The official code for the paper:Sep-NMS: Unlocking the Aptitude of Two-Stage Referring Expression Comprehension
We follow the settings of :Official codebase for AAAI 2021 paper "Ref-NMS: Breaking Proposal Bottlenecks in Two-Stage Referring Expression Grounding". Please ensure that the parameter settings in the code adhere to the experimental details provided in the Sep-NMS paper.

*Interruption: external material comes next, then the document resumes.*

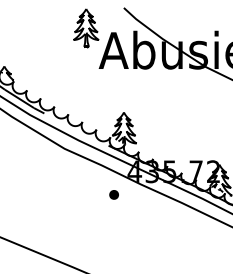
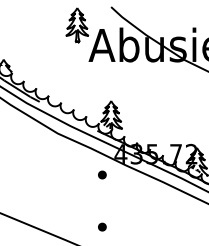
part: (113, 252) -> (101, 226), added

The following dependencies should be enough. See environment.yml for complete environment settings.
- python 3.7.6
- pytorch 1.1.0
- torchvision 0.3.0
- tensorboard 2.1.0
- spacy 2.2.3
Follow instructions in data/README.md
to setup data
directory.
This part is identical to the content in Ref-NMS. So we follow the code of Ref-NMS: ChopinSharp/ref-nms: Official codebase for "Ref-NMS: Breaking Proposal Bottlenecks in Two-Stage Referring Expression Grounding" Ref-NMS
1、 CLIP† denotes a variant of the CLIP model that has been fine-tuned on the MS COCO dataset. We utilze the ITM module in GR-GAN paper. The original code is following: BoO-18/GR-GAN: GRADUAL REFINEMENT TEXT-TO-IMAGE GENERATION (github.com) BoO-18/GR-GAN
2、 The following code corresponds to the CLIP† relatedness mentioned in our paper. CLIP† relatedness aims to filter referent and context proposals, the output is the simliarity score.
tools/ybclip_ann_sent.py
The Ctx-Relatedness module is identical to the Ref-NMS model. The original code for this component can be found in the following directory of the Ref-NMS codebase.
/lib/predictor.py"
In our codebase, the architectures for both the Ctx-Relatedness and Ref-Relatedness models can be found in the following directory:
“lib/my_sep_qkad_predictor.py”
which incoporates the Ctx-relatedness and Ref-relatedness module
Train Ctx-relatedness && Ref-relatedness with binary XE loss:
tools/my_qkad_train2.py
The tools and lib directories contain various experiments and attempts of our method under different settings and parameter configurations.
For the test part, you can follow the RefNMS: Ref-NMS
We provide pre-trained model weights as long as the corresponding MAttNet-style detection file (note the MattNet-style detection files can be directly used to evaluate downstream REG task performance). With these files, one can easily reproduce our reported results.
[Google Drive] [Baidu Disk] (extraction code: 5a9r)